Une évolution du personnel
L’un des signes les plus visibles et symboliques de ce redéploiement stratégique sur l’environnement reste la nomination en juin dernier de Mathieu Boncour, 36 ans, à la direction de la communication, associée à celle de la « responsabilité sociale et environnementale [RSE] ». Faire de la RSE un axe majeur – une pratique de plus en plus courante dans le monde des entreprises depuis quelques années – reste un geste inédit de la part d’une grande institution culturelle française.
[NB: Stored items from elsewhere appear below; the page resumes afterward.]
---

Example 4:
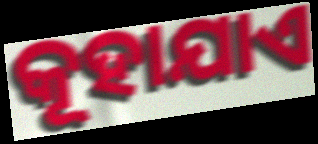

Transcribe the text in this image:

କୂହାଯାଏ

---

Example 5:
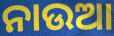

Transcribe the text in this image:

ନାଉଆ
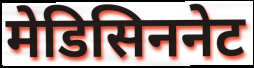
मेडिसिननेट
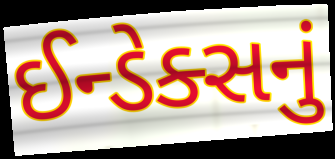
ઈન્ડેક્સનું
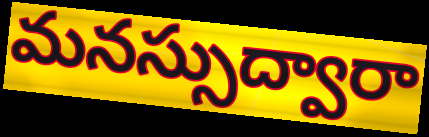
మనస్సుద్వారా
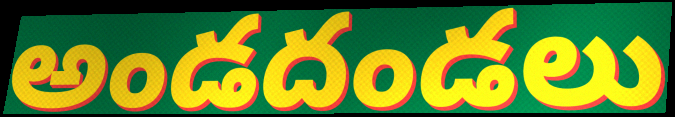
అండదండలు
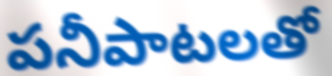
పనీపాటలతో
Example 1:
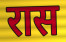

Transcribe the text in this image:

रास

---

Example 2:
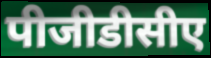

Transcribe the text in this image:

पीजीडीसीए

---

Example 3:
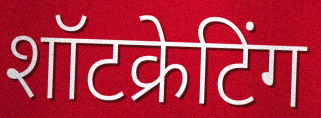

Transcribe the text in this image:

शॉटक्रेटिंग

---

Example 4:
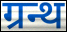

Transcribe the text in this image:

ग्रन्थ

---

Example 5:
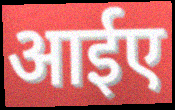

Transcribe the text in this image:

आईए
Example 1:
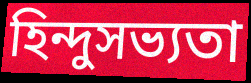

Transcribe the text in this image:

হিন্দুসভ্যতা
Engagé depuis des années dans cette stratégie, visant à mobiliser les collaborateurs, clients, fournisseurs et actionnaires d’une entreprise dans un objectif de respect de l’environnement, Mathieu Boncour a été recruté pour faire du Palais de Tokyo « un laboratoire de la transition écologique et sociale ». Selon lui, « une vraie démarche RSE engage toutes les directions de l’institution, des affaires juridiques à l’équipe de conservation, de l’équipe de production à la direction technique, de la direction des publics à celle des relations extérieures… » Convaincu de la nécessité d’une démarche globale, il se dit autant soucieux de « faire venir des mécènes conscients de l’importance du moment que d’impliquer les artistes et les penseurs autour de cet enjeu. » Et Mathieu Boncour de préciser : « Nous sommes en train de dresser le bilan de toutes les actions déjà menées et de tracer une feuille de route pour les années à venir, afin de clarifier une vraie trajectoire. »
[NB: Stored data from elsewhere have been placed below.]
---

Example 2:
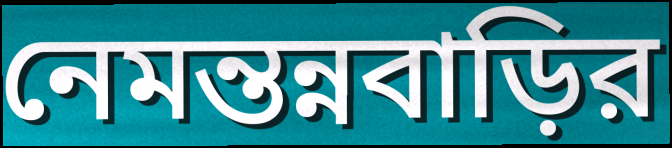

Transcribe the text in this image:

নেমন্তন্নবাড়ির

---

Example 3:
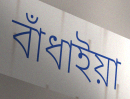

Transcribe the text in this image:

বাঁধাইয়া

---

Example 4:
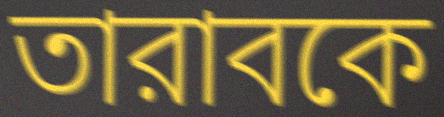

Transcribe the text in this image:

তারাবকে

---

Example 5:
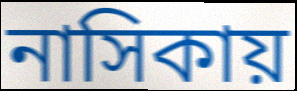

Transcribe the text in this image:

নাসিকায়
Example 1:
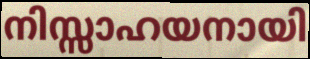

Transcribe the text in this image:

നിസ്സാഹയനായി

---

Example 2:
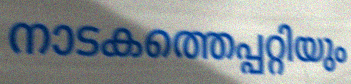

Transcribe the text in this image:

നാടകത്തെപ്പറ്റിയും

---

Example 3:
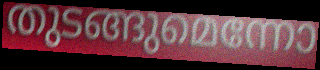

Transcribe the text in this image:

തുടങ്ങുമെന്നോ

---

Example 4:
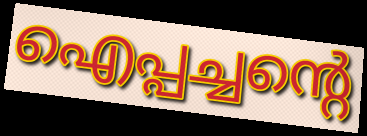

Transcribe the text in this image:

ഐപ്പച്ചന്റെ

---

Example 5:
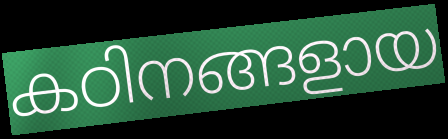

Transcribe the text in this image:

കഠിനങ്ങളായ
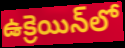
ఉక్రెయిన్‌లో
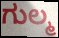
ಗುಲ್ಮ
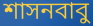
শাসনবাবু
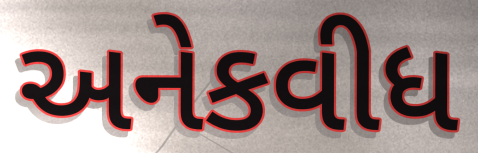
અનેકવીધ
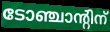
ടോഞ്ചാന്റിന്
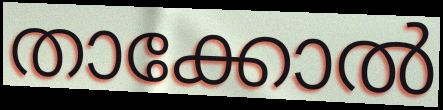
താക്കോൽ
S’il est encore trop tôt pour mesurer la mise en œuvre pratique des changements attendus, des objectifs et une méthode semblent dès à présent suffisamment affirmés pour imaginer une dynamique à venir. La conscience qu’a le Palais de Tokyo de sa responsabilité en tant qu’institution culturelle de son temps l’oblige à bousculer ses propres pratiques. Ce bouleversement s’opère en accord avec l’énergie des artistes, pour lesquels l’Anthropocène et le Capitalocène sont depuis une dizaine d’années un motif d’intervention formelle inépuisable.